National Parks in Scotland including The Cairngorms

North East Mountain Trust were invited to respond to the second stage of the Scottish Natural Heritage consultation on National Parks for Scotland. The General Council set up a Working Party to do this and Donald Thomas provides an overview of our response.

NEMT welcomed the opportunity to comment on the consultation paper and indicated our willingness to be involved in future face to face meetings representing the visiting recreational community, possibly in conjunction with the Mountaineering Council of Scotland.

The move to create the missing top-tier designation of land in Scotland is long overdue. This is no justification for rushing into structures that will not achieve the necessary protections, rather it gives Scotland the chance to learn from the experience of other countries and choose what is right for here. Much work has already been carried out in earlier consultations we indicated our support for the SWCL discussion paper Protecting Scotland's Finest Landscapes and the earlier CCS paper Mountain Areas of Scotland. The National Park consultation came in the midst of debate on Access and Land Use. These three issues will come before the new Scottish Parliament and will have to be taken together.

In its consultation paper, SNH had laid out their initial approach, asked some specific questions and asked for comments on the issue as a whole. We tackled some of the key issues but confined any specific response to the proposed Cairngorm National Park area. Other bodies are more qualified to comment on the other specific geographic area (Loch Lomond and the Trossachs).


Whilst sharing SNH's objectives of conservation of natural heritage, encouraging sustainable rural communities and providing for public enjoyment, NEMT felt that the stated equal importance of each was inappropriate. Above all National Park status should provide "Permanent protection of the finest wild land in Scotland" and "achieve the highest available World Heritage Designation for each area". Inevitably, this will at times conflict with SNH's other stated aims.

Rural revival may be a main source of funding for Scottish National Parks, so will have a prominent place in the proposals. However the provision of facilities to encourage investment and the promotion of areas to encourage tourism both detract from the wild nature of an area.
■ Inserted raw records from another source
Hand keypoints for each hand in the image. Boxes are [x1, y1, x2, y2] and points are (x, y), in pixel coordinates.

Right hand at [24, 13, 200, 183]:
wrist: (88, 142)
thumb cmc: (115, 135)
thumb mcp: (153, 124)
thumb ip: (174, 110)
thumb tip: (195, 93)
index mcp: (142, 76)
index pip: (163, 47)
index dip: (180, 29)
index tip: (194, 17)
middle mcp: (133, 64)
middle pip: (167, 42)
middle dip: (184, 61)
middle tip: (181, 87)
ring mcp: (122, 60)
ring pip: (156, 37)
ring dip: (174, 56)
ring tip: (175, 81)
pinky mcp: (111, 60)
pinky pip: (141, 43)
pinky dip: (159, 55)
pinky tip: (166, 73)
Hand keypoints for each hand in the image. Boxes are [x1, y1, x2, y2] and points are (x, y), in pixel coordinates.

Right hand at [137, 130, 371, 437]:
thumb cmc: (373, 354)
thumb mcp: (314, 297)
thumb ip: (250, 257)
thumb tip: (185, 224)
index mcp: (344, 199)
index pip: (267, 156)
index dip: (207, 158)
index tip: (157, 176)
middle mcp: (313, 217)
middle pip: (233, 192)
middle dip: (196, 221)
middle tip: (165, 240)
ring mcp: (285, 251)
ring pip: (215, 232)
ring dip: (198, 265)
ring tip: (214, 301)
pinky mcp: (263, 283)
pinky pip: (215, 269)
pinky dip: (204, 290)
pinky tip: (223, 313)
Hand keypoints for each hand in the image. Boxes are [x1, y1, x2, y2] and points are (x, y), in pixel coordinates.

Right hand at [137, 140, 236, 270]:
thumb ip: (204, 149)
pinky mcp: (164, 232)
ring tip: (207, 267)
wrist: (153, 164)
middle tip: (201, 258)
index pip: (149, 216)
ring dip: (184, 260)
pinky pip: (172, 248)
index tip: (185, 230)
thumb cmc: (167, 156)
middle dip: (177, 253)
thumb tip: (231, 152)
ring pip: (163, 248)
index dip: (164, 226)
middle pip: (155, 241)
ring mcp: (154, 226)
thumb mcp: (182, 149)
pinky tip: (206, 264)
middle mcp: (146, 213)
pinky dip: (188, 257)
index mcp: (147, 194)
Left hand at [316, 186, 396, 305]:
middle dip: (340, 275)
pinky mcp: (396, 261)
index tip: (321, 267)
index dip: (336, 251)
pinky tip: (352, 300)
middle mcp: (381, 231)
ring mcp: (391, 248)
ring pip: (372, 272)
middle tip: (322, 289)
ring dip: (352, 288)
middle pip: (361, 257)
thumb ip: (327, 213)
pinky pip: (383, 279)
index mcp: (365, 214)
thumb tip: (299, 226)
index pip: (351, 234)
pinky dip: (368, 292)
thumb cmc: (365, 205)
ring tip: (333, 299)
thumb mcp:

Visitors (in increasing numbers) will visit Scotland's wild areas, with or without National Park status. New powers accompanying the status should help in the management of the problems created by this popularity. We envisage differing levels of protection within each park (zoning), with certain activities being matched to the appropriate zone. Existing scientific designations (SSSI) would be retained.

The take-home message remains the same as our first submission to SNH - Meaningful powers and adequate funding are required for National Parks to work in Scotland.